Single by Princ

from the album Mila
- Language: Serbian
- English title: Darling
- Released: 27 January 2025
- Length: 2:57
- Label: PGP-RTS
- Composer: Dušan Bačić;
- Lyricist: Dušan Bačić;
- Producers: Dejan Nikolić; Haris Džinović (revamp only); Željko Joksimović (revamp only);

Princ singles chronology
| "Paučina" (2024) | "Mila" (2025) | "Lejla" (2025) |

Music video
- "Mila" on YouTube

Eurovision Song Contest 2025 entry
- Country: Serbia
- Artist: Princ
- Languages: Serbian
- Composer: Dušan Bačić
- Lyricist: Dušan Bačić

Finals performance
- Semi-final result: 14th
- Semi-final points: 28

Entry chronology
- ◄ "Ramonda" (2024)
- "Kraj mene" (2026) ►

= Mila (song) =

2025 song by Princ

"Mila" (Мила; ) is a song by Serbian singer Princ. The song was released on 27 January 2025 by PGP-RTS and was written by Dušan Bačić. It represented Serbia at the Eurovision Song Contest 2025. It also serves as the title track for his debut studio album Mila.

==Background and composition==
"Mila" was written by Dušan Bačić. It was originally produced by Dejan Nikolić. A revamped version of "Mila", produced by Nikolić, Haris Džinović and Željko Joksimović, was released in May 2025.
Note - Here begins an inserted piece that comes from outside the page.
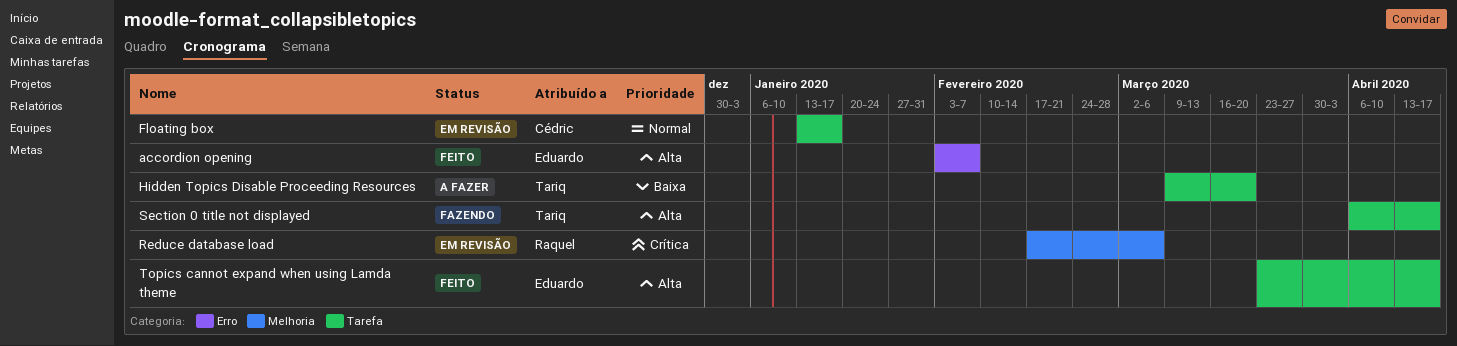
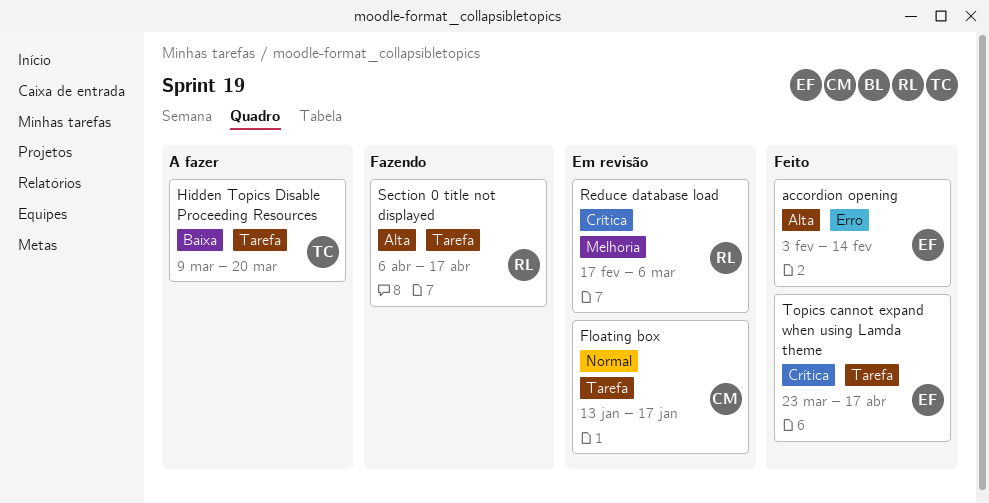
accordion opening, due: Feb 7 -> Feb 14
Section 0 title not displayed, owner: Tariq -> Raquel
Topics cannot expand when using Lamda theme, priority: Alta -> Crítica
Described as a romantic love ballad, Princ stated that "Mila" is the hardest song he ever had to sing, due to the numerous dynamics and kinds of changes in the arrangement. He also said that the song represents what he is going through in his love life at that time. He stated that one of the messages is that when you love someone, sometimes you have to accept that you can't be together.

==Critical reception==

In a Wiwibloggs review containing several reviews from several critics, the song was rated 4.70 out of 10 points, earning 34th out of the 37 songs competing in that year's Eurovision in the site's annual ranking that year. Jon O'Brien from Vulture ranked the song 35th out of 37, calling the song a "cannon fodder". Doron Lahav ranked the song 33th out of 37, stating that while it has meaningful lyrics and beautiful melody, he called the song inaccurate and outdated. Eva Frantz from the Finnish broadcaster Yle gave the song a 8/10, describing the song as "beautiful and languid". Anđelo Jurkas of Mixer rated it 6/10, comparing it to Zdravko Čolić's 1980s filler material: "Although all the schemes and clichés of Eurovision songcraft are omnipresent, and Princ with a song like this would instantly find his princess among the passionate viewers and contestants of Gospodin Savršeni, there's no end in sight to the showbiz banalisation."

Professional ratings
Review scores
| Source | Rating |
| Mixer | 6/10 |
| Wiwibloggs | 4.70/10 |
| Yle | 8/10 |

==Eurovision Song Contest==

===Pesma za Evroviziju '25===

Serbia's national broadcaster Radio Television of Serbia (RTS) organised Pesma za Evroviziju '25, the national final to select Serbia's representative for the Eurovision Song Contest 2025. The selection consisted of two semi-finals on 25 and 26 February 2025, and a final on 28 February, with the original dates having been 25, 27 February and 1 March. Fifteen contestants competed in each semi-final, with eight qualifying for the final from each.

Princ was officially announced as participants on 10 December 2024, being drawn to perform third in the first semi-final. He qualified, finishing in second with a total of 3,298 votes. In the grand final, Princ was drawn to perform in eighth. He earned second the juries and third in the televote, earning a split score of 10 jury points and 8 televote points for a total of 18 points, 1 more than runner-up "Aladin" by Harem Girls. As a result of winning the competition, he earned the right to represent Serbia at Eurovision 2025.

===At Eurovision===
The Eurovision Song Contest 2025 took place at the St. Jakobshalle in Basel, Switzerland, and consisted of two semi-finals held on 13 and 15 May, respectively, and the final on 17 May 2025. During the allocation draw held on 28 January 2025, Serbia was drawn to compete in the second semi-final, performing in the second half of the show. Princ was later drawn to perform in 15th in the semi-final, after 's Abor & Tynna and before 's Erika Vikman.

At the end of the show, "Mila" did not get announced as a qualifier for the final, marking the first time since 2017 that Serbia failed to qualify for the final. It was later revealed that Serbia placed fourteenth out of the sixteen participating countries in the second semi-final with 28 points, marking Serbia's worst result in the contest to date.